|
Publication Date: Wednesday, March 24, 2004
Menlo Park: Traffic-calming is coming to Chester Street
Menlo Park: Traffic-calming is coming to Chester Street
(March 24, 2004) By Rebecca Wallace
Almanac Staff Writer
With "cut-through traffic" remaining one of suburbia's chief bugaboos, Chester Street in the Willows area of Menlo Park will be the latest spot to have new traffic-calming devices.
After residents submitted a petition to the City Council asking for a Chester Street plan to provide relief from cut-through drivers and speeders, the council on March 16 approved several measures, including raising two existing speed humps and adding two new ones. The new humps would be between Willow Road and Arnold Way, and between Laurel and Menalto avenues.

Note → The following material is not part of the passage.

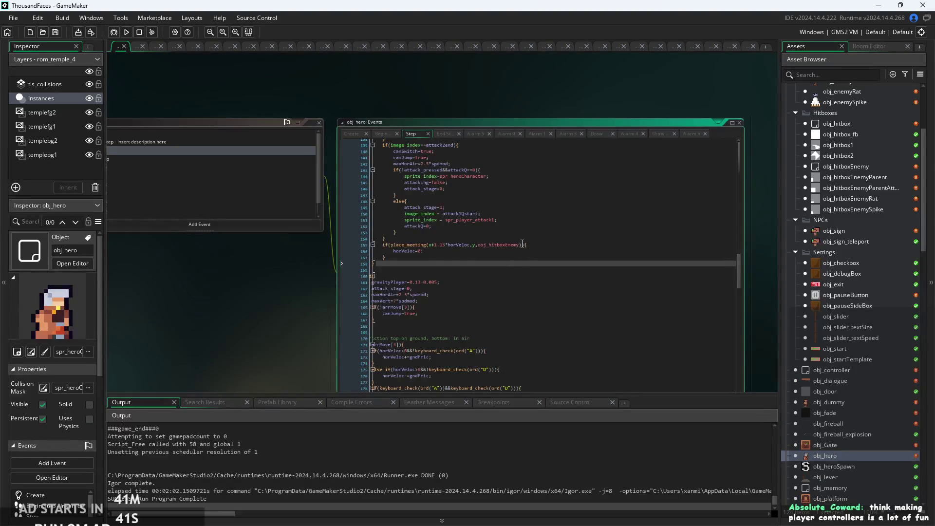
pyautogui.scroll(2, 523, 243)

The council also agreed to take steps to emphasize to drivers coming from Willow onto Chester that they are leaving a commercial area and entering a residential neighborhood. To do that, the council agreed to narrow Chester slightly near Willow, at the entrance to the neighborhood, and to add trees in the area of the intersection.
Other steps will include restricting left turns from Chester onto westbound Willow, which city staff said is a difficult turn and can cause traffic to back up.
Many Willows residents have e-mailed the council in support of this plan, and several were on hand at the March 16 meeting, including Ross Wilson, who said, "This plan enjoys the overwhelming support of Chester Street residents."
Some critics, though, said the plan could be divisive, mentioning the traffic-calming devices on Santa Cruz Avenue that caused an uproar and were removed last year shortly after being installed.
"Unless you're walking to work, everyone's cut-through traffic," Willows resident Gordon Cruikshank said.
In light of the concerns, the council also opted to revisit the issue six months after the traffic-calming devices are installed, polling neighbors on their views and measuring the speed and volume of traffic in the area. The council vote on the Chester Street plan was 4-0, with Paul Collacchi abstaining because he lives within 500 feet of the project area.
Elsewhere in the Willows, the city last year installed seven speed bumps along Woodland Avenue and stop signs at two Woodland intersections. Data collected show that the speed of the fastest drivers has dropped by as much as 12 percent in the area, city transportation consultant Dan Smith wrote in a March 16 staff report.